We were all converting, in our own way: changing ruin into image, death into poetry, sorrow into longing.
Translation as Persistence
A week after the attacks began, still in the midst of devastation, I found myself rendering a story for young readers about a king whose daughter will heal only if she can possess the moon. Though written for children, it carried deep meaning for me then. The author, who lost his sight yet persisted creating until the end of his life, understood something about striving for the unreachable. I wondered if the moon was the calm we all desired – seemingly out of reach, yet still worth pursuing.
During those nights, I understood translation as something more than literary craft: it was an act of resistance, of holding one's ground, of enduring.
One day, in broad sunlight, blasts hit a detention center; in those same hours, I was translating passages about a philosopher in his cell, asking for more dictionaries, insisting that language study become his “predominant activity”. For him, translation was – as the author puts it – “a fact, aspiration, discipline, anchor, and symbol” all at once.
A Scarred Voice
And then came the picture. I spotted it on a news site and saw that, amid the ruins of another apartment block, lay one of my old translations, damaged but intact, my name shown on the cover. The image was in colour, but it might as well have been monochrome, drained of life among the rubble and ruins. For most of my career, I had been anonymous, as all translators are. But here was my work made visible – scarred, but enduring.
I looked at the image for a long time. The author writes that “all translation is a political act”, but I had never felt the true gravity of this until then. To translate, even under attack, was to say: “this voice was important”. It will not be obliterated. To translate is not just to transport stories across languages, but to help them persist when everything else disappears. It is a quiet, stubborn refusal to disappear.

^^^^

Required actions -
1/ In the essay on translating under attack, what was the subject of the children's story the writer was translating a week after the attacks began?
2/ Write out the stretch of the essay on translating under attack from "We were all" through "ground, of enduring.".

^^^^

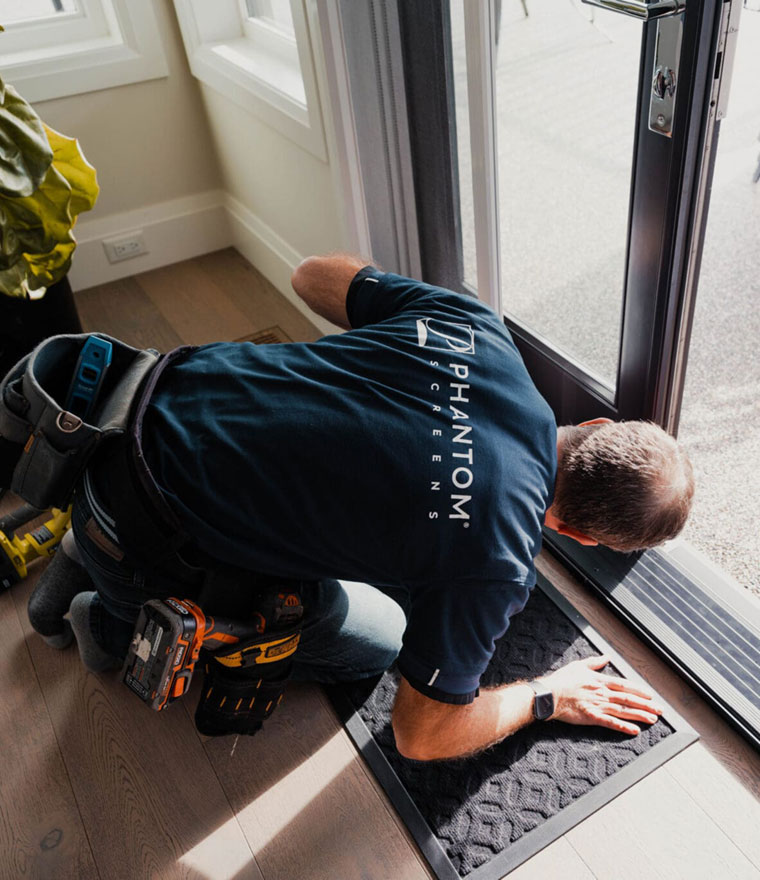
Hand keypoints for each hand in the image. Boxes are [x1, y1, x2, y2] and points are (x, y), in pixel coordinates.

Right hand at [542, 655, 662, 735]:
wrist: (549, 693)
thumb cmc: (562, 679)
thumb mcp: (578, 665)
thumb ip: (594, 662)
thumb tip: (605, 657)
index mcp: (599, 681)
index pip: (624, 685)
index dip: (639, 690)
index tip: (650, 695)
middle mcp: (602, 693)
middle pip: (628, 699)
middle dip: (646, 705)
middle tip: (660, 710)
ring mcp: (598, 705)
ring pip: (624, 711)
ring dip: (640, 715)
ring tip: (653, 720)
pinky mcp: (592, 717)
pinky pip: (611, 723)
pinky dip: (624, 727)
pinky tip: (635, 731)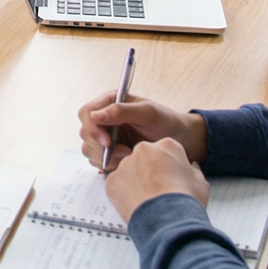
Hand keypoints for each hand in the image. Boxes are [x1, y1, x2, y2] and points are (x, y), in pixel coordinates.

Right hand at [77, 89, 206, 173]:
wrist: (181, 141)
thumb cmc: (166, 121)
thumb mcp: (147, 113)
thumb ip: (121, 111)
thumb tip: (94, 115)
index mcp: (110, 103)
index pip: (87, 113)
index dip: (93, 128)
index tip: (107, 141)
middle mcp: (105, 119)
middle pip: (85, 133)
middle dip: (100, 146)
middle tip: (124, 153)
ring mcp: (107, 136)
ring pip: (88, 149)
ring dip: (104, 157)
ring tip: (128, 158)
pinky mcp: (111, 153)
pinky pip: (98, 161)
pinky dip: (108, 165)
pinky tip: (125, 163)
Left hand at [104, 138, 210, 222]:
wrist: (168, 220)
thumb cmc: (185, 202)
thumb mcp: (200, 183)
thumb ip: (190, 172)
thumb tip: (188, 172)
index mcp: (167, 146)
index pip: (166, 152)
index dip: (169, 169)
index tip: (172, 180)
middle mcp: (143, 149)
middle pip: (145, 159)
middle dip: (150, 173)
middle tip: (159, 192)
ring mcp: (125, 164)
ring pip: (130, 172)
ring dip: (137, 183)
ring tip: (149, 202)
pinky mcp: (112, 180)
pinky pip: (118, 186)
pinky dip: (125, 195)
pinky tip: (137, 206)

^^^^

Task-by-task results -
1/ A king whose daughter will heal only if she can possess the moon.

2/
We were all converting, in our own way: changing ruin into image, death into poetry, sorrow into longing.
Translation as Persistence
A week after the attacks began, still in the midst of devastation, I found myself rendering a story for young readers about a king whose daughter will heal only if she can possess the moon. Though written for children, it carried deep meaning for me then. The author, who lost his sight yet persisted creating until the end of his life, understood something about striving for the unreachable. I wondered if the moon was the calm we all desired – seemingly out of reach, yet still worth pursuing.
During those nights, I understood translation as something more than literary craft: it was an act of resistance, of holding one's ground, of enduring.